-------- Material provided --------

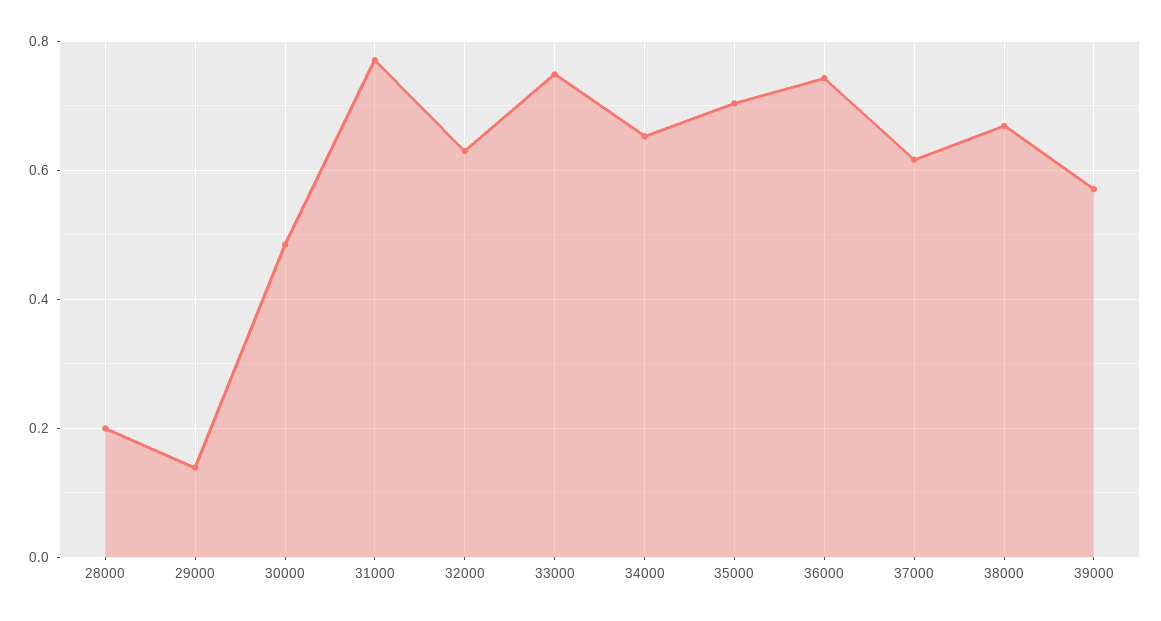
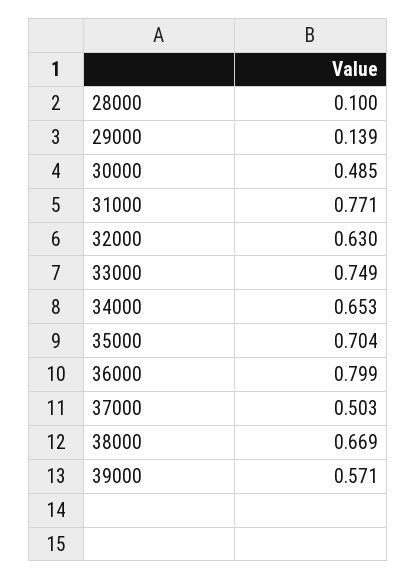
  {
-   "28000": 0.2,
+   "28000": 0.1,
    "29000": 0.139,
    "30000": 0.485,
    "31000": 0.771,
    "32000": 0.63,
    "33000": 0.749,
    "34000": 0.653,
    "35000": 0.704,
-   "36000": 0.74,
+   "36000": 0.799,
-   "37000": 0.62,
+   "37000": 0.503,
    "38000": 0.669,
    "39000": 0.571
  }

--------
-------- Material provided --------

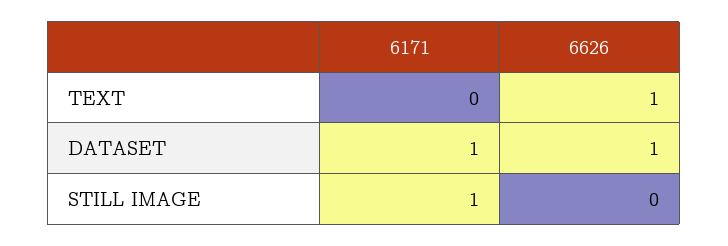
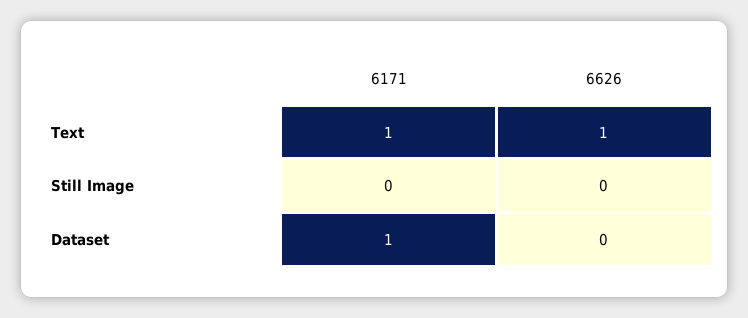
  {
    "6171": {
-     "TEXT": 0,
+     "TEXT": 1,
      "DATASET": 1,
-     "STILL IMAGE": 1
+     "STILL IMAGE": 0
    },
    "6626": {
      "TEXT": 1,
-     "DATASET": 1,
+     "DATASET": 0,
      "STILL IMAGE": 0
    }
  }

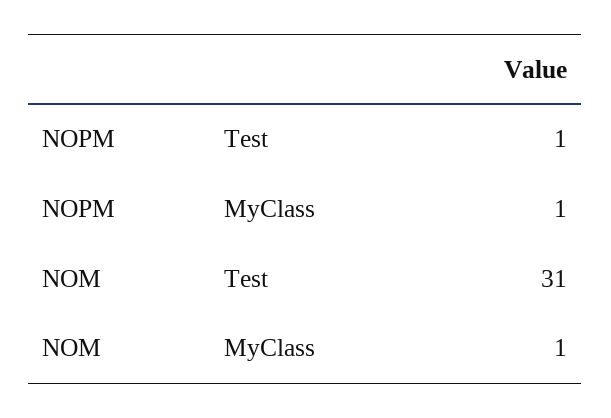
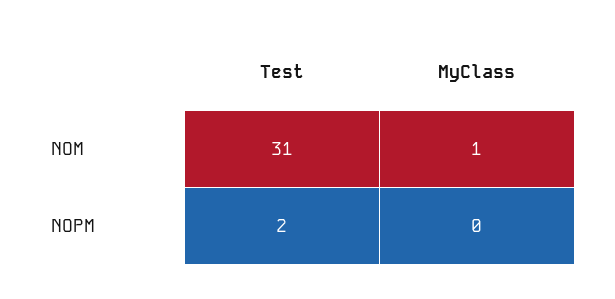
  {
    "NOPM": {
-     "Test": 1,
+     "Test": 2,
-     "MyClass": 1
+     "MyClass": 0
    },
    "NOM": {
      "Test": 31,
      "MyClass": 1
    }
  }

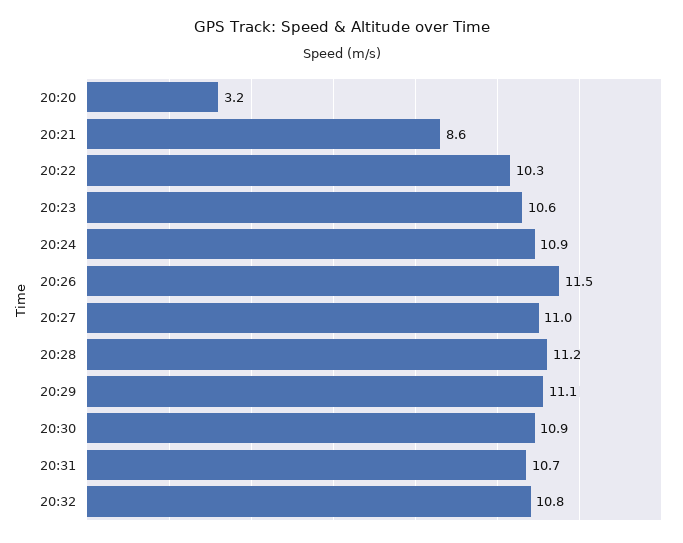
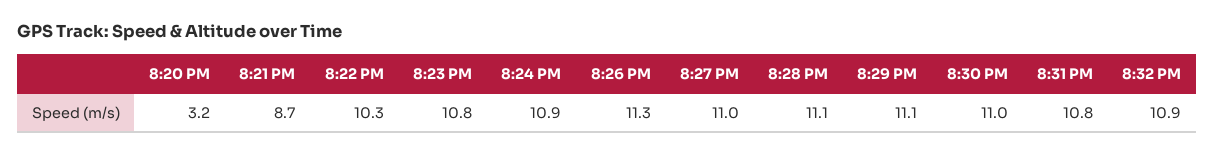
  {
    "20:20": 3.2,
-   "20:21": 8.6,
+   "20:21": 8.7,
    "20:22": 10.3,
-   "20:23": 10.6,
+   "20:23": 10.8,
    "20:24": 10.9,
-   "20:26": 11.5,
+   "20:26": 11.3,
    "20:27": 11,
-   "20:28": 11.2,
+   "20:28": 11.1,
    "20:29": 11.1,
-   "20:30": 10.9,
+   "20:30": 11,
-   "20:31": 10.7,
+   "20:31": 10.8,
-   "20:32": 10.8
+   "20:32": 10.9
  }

--------
-------- Material provided --------

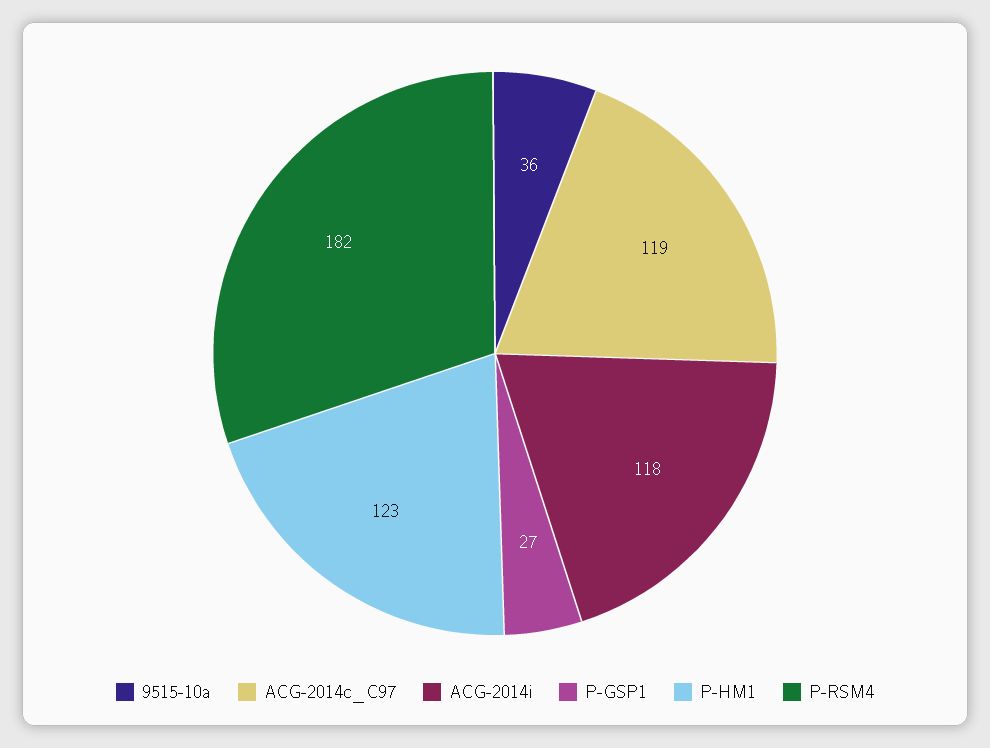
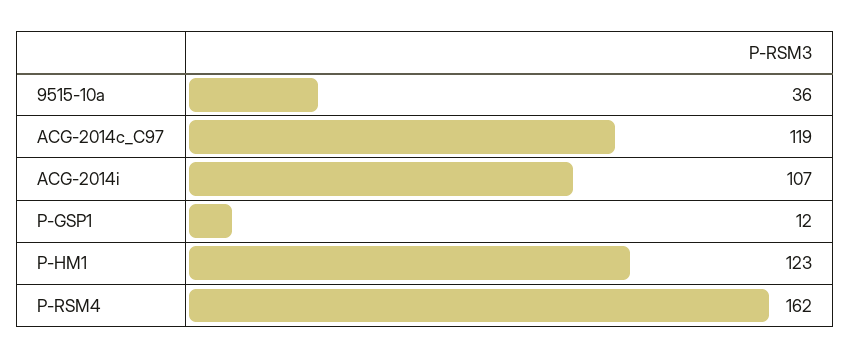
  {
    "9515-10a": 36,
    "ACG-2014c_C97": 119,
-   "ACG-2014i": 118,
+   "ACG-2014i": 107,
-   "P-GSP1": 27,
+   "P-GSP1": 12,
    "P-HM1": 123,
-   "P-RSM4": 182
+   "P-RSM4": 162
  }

--------

- Your instructions -
Only a number is expected in reply: how many lines of the entries hold the word "IMAGE"?

- Worked solution -
3